Note the analysis and comment of two disparate backgrounds: one from a society that awards individualism, the other from a society that awards community. The two are products of generations of teaching; of being moulded into a "type" of thought and like structure. Delusions come from no communication, no exchange. Then comes the insanity (as seen from the group or society but from the perspective of the individual, it is not insane). No individual can know all that goes on around him. No group can know all that goes on within one. There is always a struggle from within to without and back.

As Keith has said many times, there are groups within groups. Communities grow from an individuals' need for security - in deed if not in thought (but thought usually blends a well). Now we have Facebook and the "twitterverse" both international and intercultural communities. How they are used will determine haw society is abused.

D.

On 21/07/2012 11:47 PM, Ray Harrell wrote:
The reason for community is the limitation of the individual in knowing
everything.  Morality assures sharing and pathology has a delusion of more
than they are worth.   Im Fruhling:

The only things that change are will and delusion:
Joys and quarrels alternate,
the happiness of love flies past,
and only the love remains -
The love and, alas, the sorrow.

Ernst Schulze and Franz Schubert

-----Original Message-----
From: [email protected]
[mailto:[email protected]] On Behalf Of Mike Spencer
Sent: Sunday, July 22, 2012 1:07 AM
To: [email protected]
Subject: [Futurework] Re: FW: New Blogpost: The Mobile Revolution and the
Rise and Rise of Possessive Individualism


Mike G. wrote:

http://gurstein.wordpress.com/2012/07/21/the-mobile-revolution-and-the
-rise-
and-rise-of-possessive-individualism/
and in the referenced paper wrote:

     An example, in a recent excursion here in Ghana I happened to notice
     that the local artisanal in-shore fishery consists largely of boats
     with up to a dozen fishermen.  When it comes time to haul in the nets
     up to 30 or so villagers may be involved. These folks don't need to
     know as individuals what the local price of fish might be in a
     particular market (they aren't selling the fish as individuals)....

     ....

     So, in the vast majority of instances (and the design of both the
     mobile systems and the individual applications almost require this)
     the information is made available only on a one-to-one (individual to
     individual) basis. Any follow-on as for example through the sharing of
     this information with others say in the village is solely at the
     discretion (and the responsibility) of the individual without there
     being any formal or informal (let alone technical) structures to
     support this (in fact community radio often becomes a means for
     "community"integration of mobile communication but that is a subject
     for another blogpost).

In a village there's no privacy. So if Cousin Alice sends word to Bob that
fish prices are better up-town than down-town, everybody in the village
knows Bob had a visitor.  They probably know from whom the message comes and
what it's about.  In fact, the messenger may deliver the message in public.

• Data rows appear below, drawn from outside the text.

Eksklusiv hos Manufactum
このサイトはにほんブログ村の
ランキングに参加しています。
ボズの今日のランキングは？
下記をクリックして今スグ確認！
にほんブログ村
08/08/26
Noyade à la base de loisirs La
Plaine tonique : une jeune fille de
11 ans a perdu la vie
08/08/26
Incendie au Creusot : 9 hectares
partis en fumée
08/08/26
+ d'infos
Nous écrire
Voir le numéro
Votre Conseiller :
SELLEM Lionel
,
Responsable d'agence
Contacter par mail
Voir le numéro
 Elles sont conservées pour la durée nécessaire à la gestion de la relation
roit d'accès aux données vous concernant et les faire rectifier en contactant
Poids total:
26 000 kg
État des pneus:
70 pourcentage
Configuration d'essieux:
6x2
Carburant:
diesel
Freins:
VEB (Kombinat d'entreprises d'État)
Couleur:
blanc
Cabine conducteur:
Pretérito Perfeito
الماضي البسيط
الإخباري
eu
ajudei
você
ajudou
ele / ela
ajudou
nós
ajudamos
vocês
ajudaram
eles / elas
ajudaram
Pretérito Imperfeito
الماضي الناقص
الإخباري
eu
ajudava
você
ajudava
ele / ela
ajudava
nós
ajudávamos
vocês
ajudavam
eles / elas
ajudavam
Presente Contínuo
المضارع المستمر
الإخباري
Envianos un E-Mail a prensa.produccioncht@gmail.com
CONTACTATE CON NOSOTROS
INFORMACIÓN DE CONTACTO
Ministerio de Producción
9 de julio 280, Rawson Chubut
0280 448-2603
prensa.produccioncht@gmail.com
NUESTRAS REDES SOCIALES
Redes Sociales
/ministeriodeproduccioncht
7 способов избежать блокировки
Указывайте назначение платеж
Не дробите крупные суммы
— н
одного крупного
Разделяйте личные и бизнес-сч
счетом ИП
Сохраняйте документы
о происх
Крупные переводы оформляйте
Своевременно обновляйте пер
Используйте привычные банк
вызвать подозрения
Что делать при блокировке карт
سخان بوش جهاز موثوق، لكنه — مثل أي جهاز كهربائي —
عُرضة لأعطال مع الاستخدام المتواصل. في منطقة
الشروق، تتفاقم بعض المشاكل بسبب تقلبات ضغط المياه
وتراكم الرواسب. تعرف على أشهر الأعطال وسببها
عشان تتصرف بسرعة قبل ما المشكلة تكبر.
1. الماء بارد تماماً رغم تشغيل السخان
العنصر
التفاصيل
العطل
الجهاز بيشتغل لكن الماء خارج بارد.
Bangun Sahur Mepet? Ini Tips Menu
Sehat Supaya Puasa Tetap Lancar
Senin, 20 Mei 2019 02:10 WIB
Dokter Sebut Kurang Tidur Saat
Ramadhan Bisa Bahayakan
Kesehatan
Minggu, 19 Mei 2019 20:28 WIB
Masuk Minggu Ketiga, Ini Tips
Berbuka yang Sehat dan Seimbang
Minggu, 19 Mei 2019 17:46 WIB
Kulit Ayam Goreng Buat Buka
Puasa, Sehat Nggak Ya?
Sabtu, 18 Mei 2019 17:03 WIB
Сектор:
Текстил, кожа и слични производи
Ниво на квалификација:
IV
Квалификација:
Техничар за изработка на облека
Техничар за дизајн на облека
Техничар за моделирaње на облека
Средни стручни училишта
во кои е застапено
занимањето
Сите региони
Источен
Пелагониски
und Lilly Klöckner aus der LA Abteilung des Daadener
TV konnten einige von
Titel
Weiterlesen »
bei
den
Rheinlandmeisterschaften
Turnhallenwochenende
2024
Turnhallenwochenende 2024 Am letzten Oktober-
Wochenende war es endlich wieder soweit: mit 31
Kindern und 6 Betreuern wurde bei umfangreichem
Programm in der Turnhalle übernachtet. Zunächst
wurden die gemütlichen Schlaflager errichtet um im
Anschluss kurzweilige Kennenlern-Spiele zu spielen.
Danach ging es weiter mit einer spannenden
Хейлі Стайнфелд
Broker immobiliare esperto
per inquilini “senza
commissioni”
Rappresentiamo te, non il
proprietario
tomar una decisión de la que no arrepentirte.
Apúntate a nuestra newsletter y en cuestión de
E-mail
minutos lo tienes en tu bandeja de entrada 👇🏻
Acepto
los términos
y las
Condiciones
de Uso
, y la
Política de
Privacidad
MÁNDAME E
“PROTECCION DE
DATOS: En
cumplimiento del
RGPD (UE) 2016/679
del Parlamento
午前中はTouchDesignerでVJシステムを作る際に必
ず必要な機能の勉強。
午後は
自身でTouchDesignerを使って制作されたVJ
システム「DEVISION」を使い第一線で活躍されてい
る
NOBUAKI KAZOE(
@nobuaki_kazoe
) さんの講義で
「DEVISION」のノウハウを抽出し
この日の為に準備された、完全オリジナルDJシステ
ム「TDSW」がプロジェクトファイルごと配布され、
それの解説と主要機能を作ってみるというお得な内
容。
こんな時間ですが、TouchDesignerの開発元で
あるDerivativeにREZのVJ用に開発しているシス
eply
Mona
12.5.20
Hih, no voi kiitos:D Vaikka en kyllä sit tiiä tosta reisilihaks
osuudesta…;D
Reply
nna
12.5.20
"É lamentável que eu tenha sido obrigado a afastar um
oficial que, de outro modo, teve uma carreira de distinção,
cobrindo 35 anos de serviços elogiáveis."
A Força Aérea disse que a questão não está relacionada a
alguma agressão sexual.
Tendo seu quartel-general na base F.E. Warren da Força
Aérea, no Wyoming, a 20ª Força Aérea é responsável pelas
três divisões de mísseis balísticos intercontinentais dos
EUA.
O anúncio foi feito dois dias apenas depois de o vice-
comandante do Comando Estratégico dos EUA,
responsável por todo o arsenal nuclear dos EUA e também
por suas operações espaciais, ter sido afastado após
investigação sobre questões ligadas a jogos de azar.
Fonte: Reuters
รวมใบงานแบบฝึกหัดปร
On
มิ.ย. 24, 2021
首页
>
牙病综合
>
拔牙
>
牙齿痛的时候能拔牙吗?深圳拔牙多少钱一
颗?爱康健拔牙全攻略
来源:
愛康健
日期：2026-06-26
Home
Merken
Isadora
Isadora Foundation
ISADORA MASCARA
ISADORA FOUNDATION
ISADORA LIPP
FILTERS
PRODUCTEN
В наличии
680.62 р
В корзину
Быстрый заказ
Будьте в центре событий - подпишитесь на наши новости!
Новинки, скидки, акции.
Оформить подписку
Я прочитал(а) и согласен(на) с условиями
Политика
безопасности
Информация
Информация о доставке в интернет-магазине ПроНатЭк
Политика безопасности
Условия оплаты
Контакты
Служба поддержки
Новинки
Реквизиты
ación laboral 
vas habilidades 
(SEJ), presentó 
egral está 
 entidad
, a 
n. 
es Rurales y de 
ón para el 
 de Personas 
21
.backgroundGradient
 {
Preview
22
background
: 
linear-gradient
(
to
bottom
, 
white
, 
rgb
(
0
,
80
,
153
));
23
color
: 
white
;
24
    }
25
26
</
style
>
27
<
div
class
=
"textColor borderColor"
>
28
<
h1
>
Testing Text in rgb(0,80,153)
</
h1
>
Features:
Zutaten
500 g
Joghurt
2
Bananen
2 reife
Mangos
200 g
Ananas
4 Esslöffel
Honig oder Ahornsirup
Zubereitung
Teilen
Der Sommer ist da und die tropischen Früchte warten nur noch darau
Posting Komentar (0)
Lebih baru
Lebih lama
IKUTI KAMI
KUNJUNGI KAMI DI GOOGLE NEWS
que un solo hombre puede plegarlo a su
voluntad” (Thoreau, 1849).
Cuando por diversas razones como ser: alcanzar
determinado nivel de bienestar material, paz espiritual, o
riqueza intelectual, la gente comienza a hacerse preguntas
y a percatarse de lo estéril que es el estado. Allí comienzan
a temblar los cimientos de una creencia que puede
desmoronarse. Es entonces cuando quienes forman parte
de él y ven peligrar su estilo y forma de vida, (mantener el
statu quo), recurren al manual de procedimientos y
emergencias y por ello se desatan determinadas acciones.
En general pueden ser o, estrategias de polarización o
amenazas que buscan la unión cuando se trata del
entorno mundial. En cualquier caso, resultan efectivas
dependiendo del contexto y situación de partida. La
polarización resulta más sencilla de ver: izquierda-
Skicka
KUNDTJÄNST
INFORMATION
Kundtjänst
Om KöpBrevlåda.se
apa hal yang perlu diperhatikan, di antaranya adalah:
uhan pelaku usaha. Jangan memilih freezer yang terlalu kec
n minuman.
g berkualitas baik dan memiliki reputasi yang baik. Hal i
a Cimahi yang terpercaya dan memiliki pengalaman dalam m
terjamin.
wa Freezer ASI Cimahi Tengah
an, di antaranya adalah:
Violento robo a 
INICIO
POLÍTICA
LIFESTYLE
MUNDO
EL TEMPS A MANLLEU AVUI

So getting private info on the fish market will require deviousness and
subterfuge which will themselves be noticed by other villagers.

Now Alice calls Bob on his mobile.  No one knows what he learned and
probably can't guess who the call was from.

Taking the Devil's Advocate role here, if the *possibility* of private
information leads to individuals abandoning communitarian behavior in favor
of maximizing personal gain, shouldn't we assume that "possessive
individualism" is the natural thing a la Friedman -- that communal behavior
was the result of surveillance, not of any deeply felt commitment to
community?  If there were such a commitment, Bob would immediately go tell
Claire & Dennis the news and pretty soon everybody would know.

So is the moral here that privacy enables deviance and a local but
distributed panopticon ensures conformity to community values?

Well, I haven't read Macpherson (whom you cite [1]) but perhaps I should.  I
did read the cited Wikipedia page:

WikiP> For Friedman, economic freedom needed to be protected because it
WikiP> ensured political freedom.[9] Friedman appeals to historical
WikiP> examples that demonstrate where the largest amount of political
WikiP> freedom is found the economic model has been capitalist. In
WikiP> Friedman's words, "history suggests...that capitalism is a
WikiP> necessary condition for political freedom."[10] Macpherson
WikiP> counters that the 19th-century examples that Friedman uses
WikiP> actually show that political freedom came first and those who
WikiP> gained this freedom, mainly property owning elites, used this new
WikiP> political freedom for their own best interests which meant to
WikiP> open the doors to unrestrained capitalism. It follows then, that
WikiP> capitalism will only be maintained as long as those who have
WikiP> political freedom deem it worthwhile. As the 19th century
WikiP> progressed and suffrage was expanded, there were corresponding
WikiP> restraints placed upon capitalism which indicates that political
WikiP> freedom and capitalism are at odds with one another. "At any
WikiP> rate", Macpherson contends, this "historical correlation scarcely
WikiP> suggests that capitalism is a necessary condition for political
WikiP> freedom.

which makes sense to me as do the rest of the ideas attribute to him. [2]

Is the village panopticon a necessary political constraint on economic
activity?  How does it scale to modern nation states and transnational
corporations?

OTOH, how do the tangible, best-case benefits of ICT in the village context
scale to help we'uns sitting alone at our computers and already more or less
wedged in possessive-individualism mode?

- Mike


[1] http://en.wikipedia.org/wiki/C._B._Macpherson

[2] Except for two sentences that I can't parse.